I’ve started to work with pytorch a few weeks ago.(No prior knowledge of ML)

I want to build an image classifier that detects wheather an image is a cat or a dog.

I have labels in the form of:

tensor([[0., 1.],
        [0., 1.],
        [1., 0.],
        ...,
        [0., 1.],
        [0., 1.],
        [0., 1.]])

This is my network class:

class Net(nn.Module):
    def __init__(self):
        super().__init__()
        self.fc1 = nn.Linear(50*50, 64)
        self.fc2 = nn.Linear(64, 64)
        self.fc3 = nn.Linear(64, 64)
        self.fc4 = nn.Linear(64, 2)
        
    def forward(self, x):

        x = F.relu(self.fc1(x))
        x = F.relu(self.fc2(x))
        x = F.relu(self.fc3(x))
        x = self.fc4(x)
        
        return F.log_softmax(x, dim=1)  
        

net = Net()

This is my training loop using optim.Adam and criterion = nn.CrossEntropyLoss():

EPOCHS=6

for epoch in range(EPOCHS):
    for key in range(24946):
        X = data[key]
        X = torch.unsqueeze (torch.flatten (X), dim = 0)
        y =out[key]
        net.zero_grad()
        output = net(X)
        loss = criterion(output, y)
        loss.backward()
        optimizer.step()
    print(loss)

The shape of the labels is torch.Size([2])
The shape of the inputs to the network is torch.Size([1, 2500])

However when I try to train it give sme the following error:
ValueError: Expected input batch_size (1) to match target batch_size (2).

The desired labels are a tensors of size 2 (eg : tensor([0., 1.])) and the output of my netword is also of size 2. What’s the reason for this?
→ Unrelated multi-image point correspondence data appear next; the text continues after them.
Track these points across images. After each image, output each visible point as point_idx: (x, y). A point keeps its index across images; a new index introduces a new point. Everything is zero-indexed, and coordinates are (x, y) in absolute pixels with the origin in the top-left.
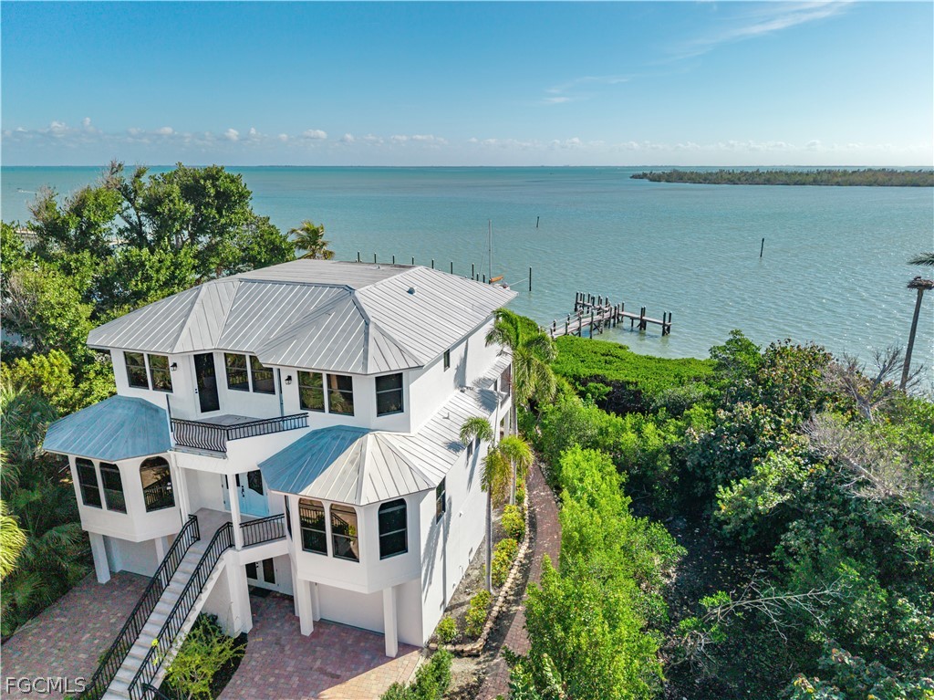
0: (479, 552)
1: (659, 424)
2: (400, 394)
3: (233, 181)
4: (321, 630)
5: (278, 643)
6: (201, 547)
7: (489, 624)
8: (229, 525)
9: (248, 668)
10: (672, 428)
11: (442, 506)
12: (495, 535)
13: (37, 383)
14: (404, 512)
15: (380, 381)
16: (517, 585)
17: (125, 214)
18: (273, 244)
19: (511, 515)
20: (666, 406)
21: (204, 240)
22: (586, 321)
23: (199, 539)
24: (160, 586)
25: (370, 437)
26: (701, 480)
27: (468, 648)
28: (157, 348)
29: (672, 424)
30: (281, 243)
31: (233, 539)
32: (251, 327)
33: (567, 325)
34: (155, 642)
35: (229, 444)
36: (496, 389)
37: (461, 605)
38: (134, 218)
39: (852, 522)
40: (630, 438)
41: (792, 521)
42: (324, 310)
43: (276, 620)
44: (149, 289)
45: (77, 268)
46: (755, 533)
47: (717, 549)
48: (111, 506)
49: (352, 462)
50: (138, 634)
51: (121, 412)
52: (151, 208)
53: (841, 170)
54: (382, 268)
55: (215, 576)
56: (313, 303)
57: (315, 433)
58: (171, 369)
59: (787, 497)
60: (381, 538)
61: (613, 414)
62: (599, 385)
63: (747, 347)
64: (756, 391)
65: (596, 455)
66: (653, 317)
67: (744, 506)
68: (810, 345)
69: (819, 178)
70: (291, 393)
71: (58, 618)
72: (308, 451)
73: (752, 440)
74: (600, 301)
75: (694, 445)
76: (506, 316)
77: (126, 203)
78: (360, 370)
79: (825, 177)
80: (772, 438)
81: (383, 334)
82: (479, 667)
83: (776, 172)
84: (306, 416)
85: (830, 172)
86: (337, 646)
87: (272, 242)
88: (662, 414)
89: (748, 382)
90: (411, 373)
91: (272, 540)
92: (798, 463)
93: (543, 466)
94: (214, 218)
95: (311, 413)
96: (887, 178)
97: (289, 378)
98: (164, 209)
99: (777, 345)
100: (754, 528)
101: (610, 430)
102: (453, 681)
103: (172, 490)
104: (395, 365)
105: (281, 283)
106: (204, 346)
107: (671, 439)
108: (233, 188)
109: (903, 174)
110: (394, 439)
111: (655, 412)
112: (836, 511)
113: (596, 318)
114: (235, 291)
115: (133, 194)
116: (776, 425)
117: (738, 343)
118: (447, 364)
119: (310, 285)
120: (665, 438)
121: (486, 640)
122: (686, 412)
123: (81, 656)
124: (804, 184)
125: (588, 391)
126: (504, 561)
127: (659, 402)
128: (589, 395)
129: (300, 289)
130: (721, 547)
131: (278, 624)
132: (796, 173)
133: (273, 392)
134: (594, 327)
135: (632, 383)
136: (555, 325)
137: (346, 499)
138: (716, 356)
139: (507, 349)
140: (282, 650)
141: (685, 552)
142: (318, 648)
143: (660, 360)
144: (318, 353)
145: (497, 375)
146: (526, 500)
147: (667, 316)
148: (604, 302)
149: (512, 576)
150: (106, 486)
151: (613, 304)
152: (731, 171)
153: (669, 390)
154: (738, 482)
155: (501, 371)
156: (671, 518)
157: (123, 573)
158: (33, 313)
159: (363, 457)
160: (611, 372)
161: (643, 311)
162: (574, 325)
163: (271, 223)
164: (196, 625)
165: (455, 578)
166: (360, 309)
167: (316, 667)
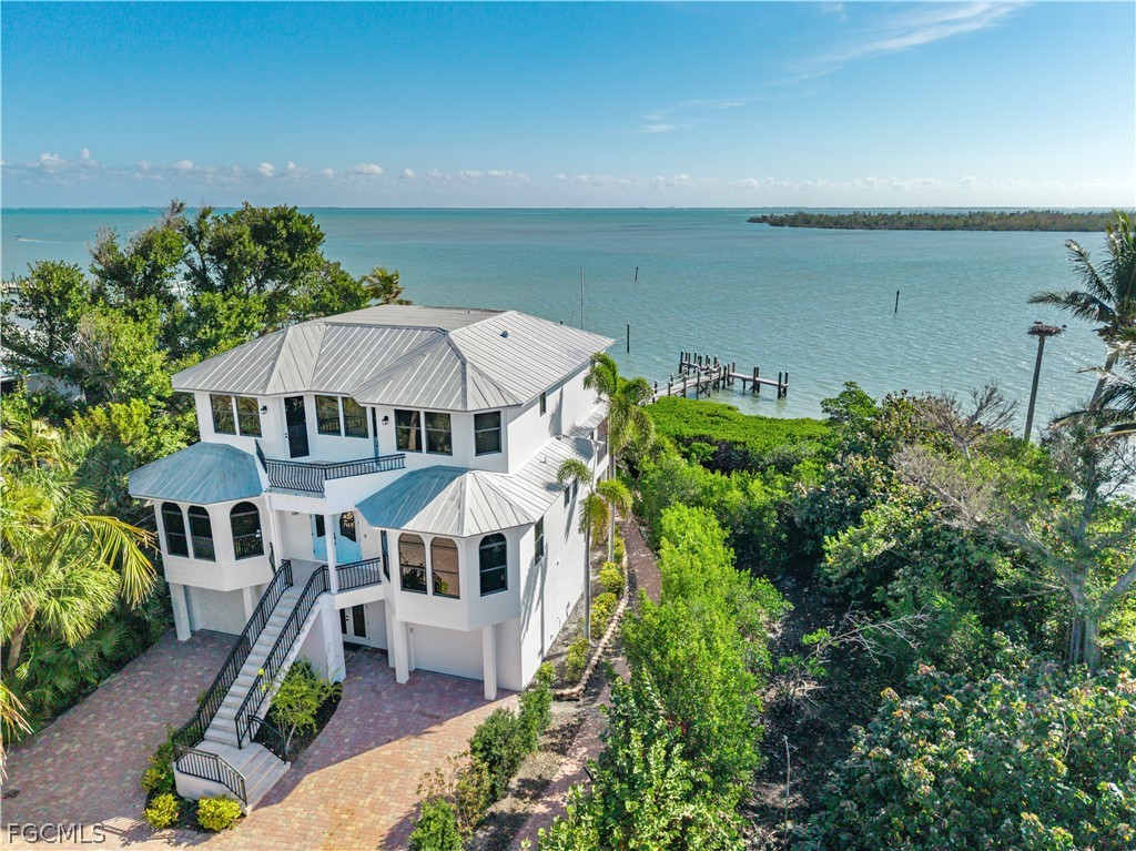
0: (576, 608)
1: (766, 482)
2: (498, 433)
3: (305, 223)
4: (417, 679)
5: (373, 689)
6: (296, 592)
7: (588, 672)
8: (324, 568)
9: (345, 711)
10: (779, 484)
11: (540, 551)
12: (592, 591)
13: (114, 432)
14: (503, 549)
15: (479, 419)
16: (617, 639)
17: (188, 258)
18: (346, 290)
19: (610, 571)
20: (775, 464)
21: (270, 287)
22: (692, 381)
23: (292, 585)
24: (248, 642)
25: (469, 476)
26: (810, 538)
27: (567, 691)
28: (247, 391)
29: (780, 480)
30: (355, 290)
31: (329, 583)
32: (343, 370)
33: (670, 385)
34: (261, 671)
35: (327, 484)
36: (592, 438)
37: (560, 655)
38: (198, 263)
39: (957, 566)
40: (735, 496)
41: (898, 569)
42: (419, 352)
43: (371, 670)
44: (218, 337)
45: (143, 315)
46: (864, 588)
47: (826, 606)
48: (198, 555)
49: (452, 499)
50: (237, 674)
51: (207, 458)
52: (220, 250)
53: (998, 212)
54: (472, 312)
55: (312, 618)
56: (405, 345)
57: (412, 474)
58: (260, 412)
59: (893, 543)
60: (482, 575)
61: (718, 472)
62: (704, 445)
63: (862, 400)
64: (869, 444)
65: (698, 512)
66: (768, 378)
67: (849, 554)
68: (926, 396)
69: (970, 221)
70: (388, 435)
71: (142, 673)
72: (407, 489)
73: (863, 493)
74: (708, 360)
75: (803, 501)
76: (605, 361)
77: (191, 246)
78: (459, 408)
79: (978, 220)
80: (883, 490)
81: (481, 374)
82: (579, 710)
83: (920, 215)
84: (403, 456)
85: (983, 215)
86: (435, 692)
87: (346, 289)
88: (770, 471)
89: (861, 436)
90: (510, 411)
91: (367, 584)
92: (906, 512)
93: (643, 529)
94: (286, 262)
95: (407, 454)
96: (1050, 222)
97: (386, 418)
98: (234, 252)
99: (894, 397)
100: (864, 583)
101: (715, 488)
102: (554, 721)
103: (261, 537)
104: (493, 402)
105: (370, 326)
106: (295, 387)
107: (778, 495)
108: (306, 229)
109: (1069, 217)
110: (493, 478)
111: (763, 471)
112: (941, 557)
113: (704, 378)
114: (321, 334)
115: (197, 237)
116: (888, 478)
117: (853, 396)
118: (543, 410)
119: (400, 328)
120: (772, 494)
121: (586, 685)
122: (795, 467)
123: (173, 704)
124: (952, 229)
125: (692, 450)
126: (603, 613)
127: (767, 459)
128: (694, 455)
129: (390, 332)
130: (831, 604)
131: (373, 674)
132: (943, 215)
133: (365, 435)
134: (702, 389)
135: (740, 443)
136: (656, 386)
137: (448, 530)
138: (827, 410)
139: (605, 397)
140: (379, 694)
141: (792, 607)
142: (415, 694)
143: (771, 420)
144: (416, 392)
145: (594, 425)
146: (625, 560)
147: (784, 374)
148: (712, 360)
149: (611, 629)
150: (194, 533)
151: (722, 364)
152: (867, 214)
153: (779, 448)
154: (844, 532)
155: (598, 422)
156: (780, 577)
157: (202, 631)
158: (106, 360)
159: (463, 494)
160: (717, 432)
161: (756, 371)
162: (678, 386)
163: (341, 268)
164: (292, 672)
165: (553, 630)
166: (456, 350)
167: (414, 710)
Any help is appreciated.

Could you please provide the shapes of:

  • The actual network input (i.e. I think this will be X[key].shape) (generally speaking its a good idea to follow the PyTorch convention of [Batch_size,Channels,Height,Width] so [1,1,50,50] here for your example I think)

  • The target label shape (an actual printout (so Y[key].shape)
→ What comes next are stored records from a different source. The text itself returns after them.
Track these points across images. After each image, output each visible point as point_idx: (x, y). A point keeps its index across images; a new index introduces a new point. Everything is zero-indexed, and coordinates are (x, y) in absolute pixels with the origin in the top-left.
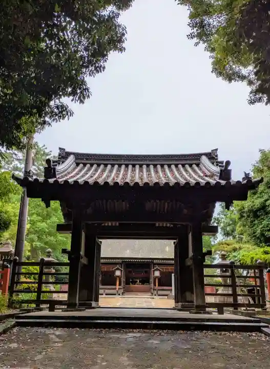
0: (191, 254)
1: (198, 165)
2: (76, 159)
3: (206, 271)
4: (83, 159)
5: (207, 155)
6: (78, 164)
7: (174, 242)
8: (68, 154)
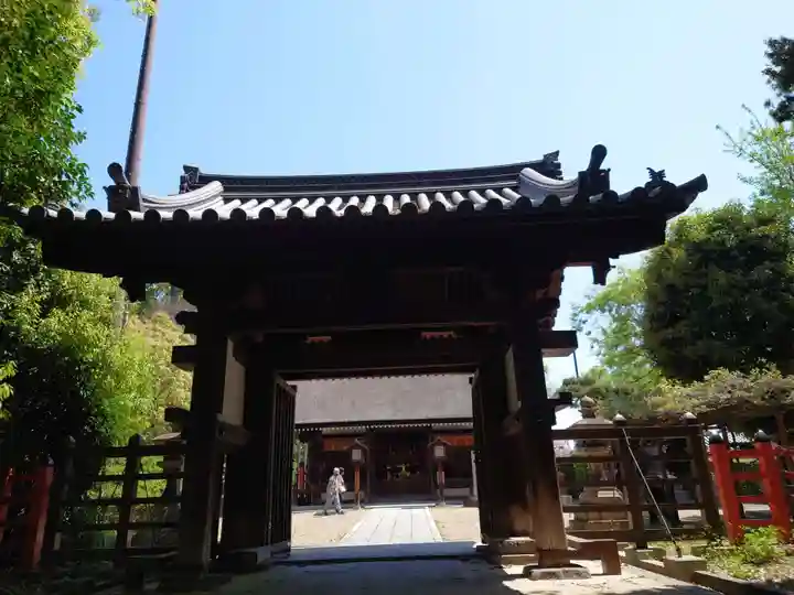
0: (516, 404)
2: (226, 190)
7: (471, 379)
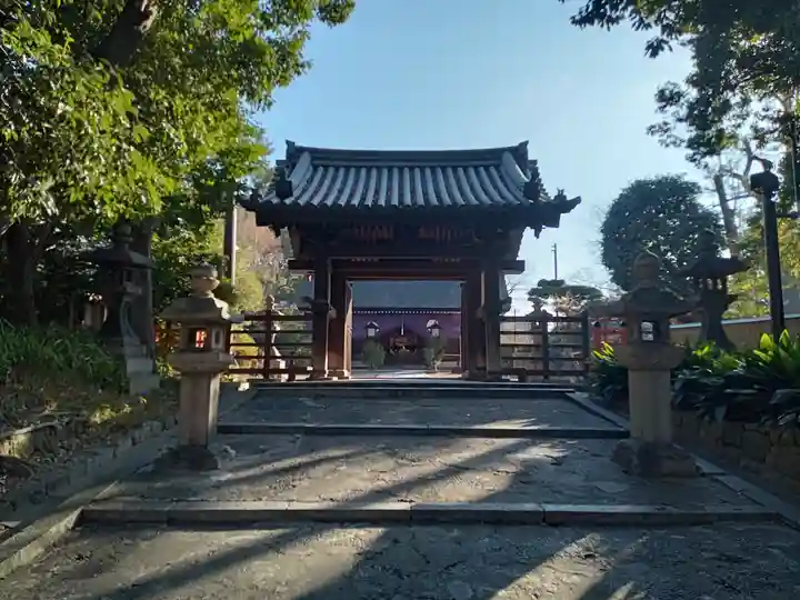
1: (497, 167)
3: (505, 326)
4: (324, 160)
5: (511, 150)
6: (315, 168)
7: (462, 284)
8: (302, 150)
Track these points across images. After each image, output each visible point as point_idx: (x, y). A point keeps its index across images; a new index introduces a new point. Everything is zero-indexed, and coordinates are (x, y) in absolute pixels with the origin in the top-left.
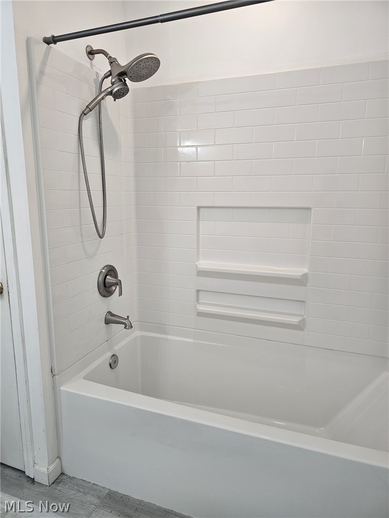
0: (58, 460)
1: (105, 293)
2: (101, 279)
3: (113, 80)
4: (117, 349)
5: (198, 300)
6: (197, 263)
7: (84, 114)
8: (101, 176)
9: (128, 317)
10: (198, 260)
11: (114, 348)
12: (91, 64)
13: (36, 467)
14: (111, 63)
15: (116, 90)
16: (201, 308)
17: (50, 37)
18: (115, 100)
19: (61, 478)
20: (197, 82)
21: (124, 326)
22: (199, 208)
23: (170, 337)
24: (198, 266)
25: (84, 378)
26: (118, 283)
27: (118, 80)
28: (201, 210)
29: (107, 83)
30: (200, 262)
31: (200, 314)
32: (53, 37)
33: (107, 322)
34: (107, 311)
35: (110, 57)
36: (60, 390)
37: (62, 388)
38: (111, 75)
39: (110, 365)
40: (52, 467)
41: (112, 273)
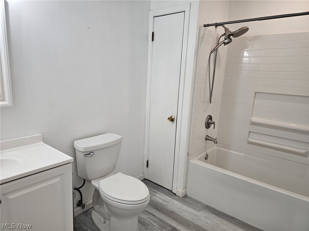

  • The network output shape (output.shape).

Might help if we can see explicit print function outputs that’s all :slight_smile:

The shape of the labels is torch.Size([2])
The shape of the inputs to the network is torch.Size([1, 2500])

Your labels shape in inner training loop seems to be worng. It should be (1,2) not (2). (2) means you have output for two samples. (1,2) means, you have output for 1 sample having 2 classes (essentially a onehot vector).

Generally the training loop should contain 2 nested loops. The outer one is for epochs and the inner one should be for batch.
I am struggling to understand your inner loop though.
It seems that your data set is in shape of [n_samples, img_height, img_width] as the images are gray images.
At first you need to reshape it to [n_samples, 1, img_height, img_width].
You may want to re-write you inner loop like

for batchIdx in range(len(trainX)):
    x = trainX[batchIdx] #as your batch size is 1
    # Flatten it as you are using linear layer. You could use conv layers though
    y  = trainY[batchIdx]; # 
    # Now rest of your code.

Hope this helps

1 Like